Questo perché nessun potere autocratico è isolato dal mondo, nessun tiranno onnipotente, ma avviene l’esatto opposto: ogni autarca si trova a competere internamente con le vittime della propria violenza ed esternamente con la competizione nazionalista, ovvero l’autorità di un tiranno finisce sempre dove inizia l’autorità di un altro tiranno. Questo vale anche per le alleanze tra coalizioni, sempre limitate e contraposte ad altre coalizioni: nessun fascismo può reggersi senza un nemico esterno su cui scaricare la propria insita aggressività. La presenza di un forte e organizzato dissenso interno, indebolisce il tiranno davanti ai suoi competitors esterni e lo obbliga a cercare una mediazione. Questo 2025 verrà ricordato come l’anno delle grandi proteste internazionali, dove un movimento maturo e disciplinato è riuscito a obbligare governi criminali a cercare il compromesso, com’è avvenuto con l’epica impresa della Sumud Flottilla.

Così, negli Stati Uniti, le istituzioni preposte alla difesa della legalità si sentono più solide nel perseguire l’arroganza del potere autocratico, e l’amministrazione Trump continua a perdere pezzi. L’elezione di Mamdani a New York nasce proprio dall’effetto domino della protesta non violenta. Qualcosa di simile era accaduto al tempo di Rosa Parks, e quell’esempio, a distanza di anni, non è caduto nel vuoto. L’assolutismo fondamentalista iraniano sta affrontando lo stesso tipo di problematica interna e così avviene ache in Russia, in Ucraina, in Cina, in tutte le nazioni del mondo. Il pacifismo internazionalista si fonda esattamente su questo: una neutralità attiva che promuove da un lato la pace come valore universale, dall’altro la cooperazione tra le classi subalterne in modo trasversale agli stati-nazione, creando una rete in grado di influenzare dal basso, attraverso il numero e l’organizzazione, l’operato delle classi egemoni.

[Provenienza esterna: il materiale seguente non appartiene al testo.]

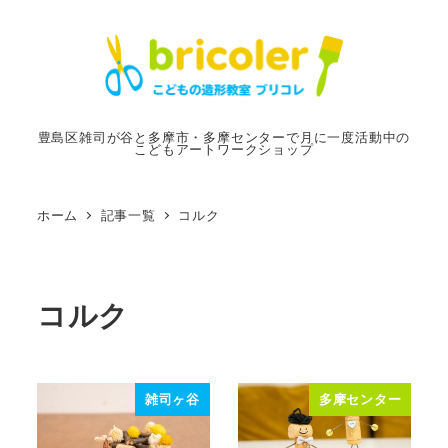
メ
イ
ン
コ
ン
豊島区雑司が谷と多摩市・多摩センターで月に一度活動中の
こどもアートワークショップ
テ
ン
ツ
ホーム
記事一覧
コルク
へ
移
動
コルク
雑司ヶ谷
多摩センター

Vi è un “però”, naturalmente. Quando la violenza cognitiva della propaganda si fa violenza fisica delle forze di polizia, persecuzione occulta attraverso i servizi segreti, tortura e omicidio, la resistenza attiva e non violenta si trova ad affrontare l’estremo sacrificio dell’individuo alla collettività, e questo porta spesso i movimenti a dividersi. Tuttavia, mantenendo un solido collegamento con una rete informativa trasversale e amministrata sempre dal basso, anche questo tipo di violenza ha le ore contate, sempre per le motivazioni sopra espresse. Il potere di un dittatore finisce sempre dove inizia il potere di un altro dittatore: il fascismo è sempre incastrato fra il martello del popolo e l’incudine delle altre potenze fasciste, le autocrazie si alleano solo per un periodo limitato, e limitatamente a interessi specifici, poiché ogni nazione è per sua natura in competizione con tutte le altre. In definitiva, la linea pacifista è la sola che possa esercitarsi indipendentemente dalle risorse economiche o materiali, poiché non ha bisogno d’altro che della potenza generata dall’idea e della disciplina nell’azione delle masse. Dove la resistenza non violenta e pacifista è stata portata alle sue estreme conseguenze, ha sempre ottenuto gli obiettivi che si era posta.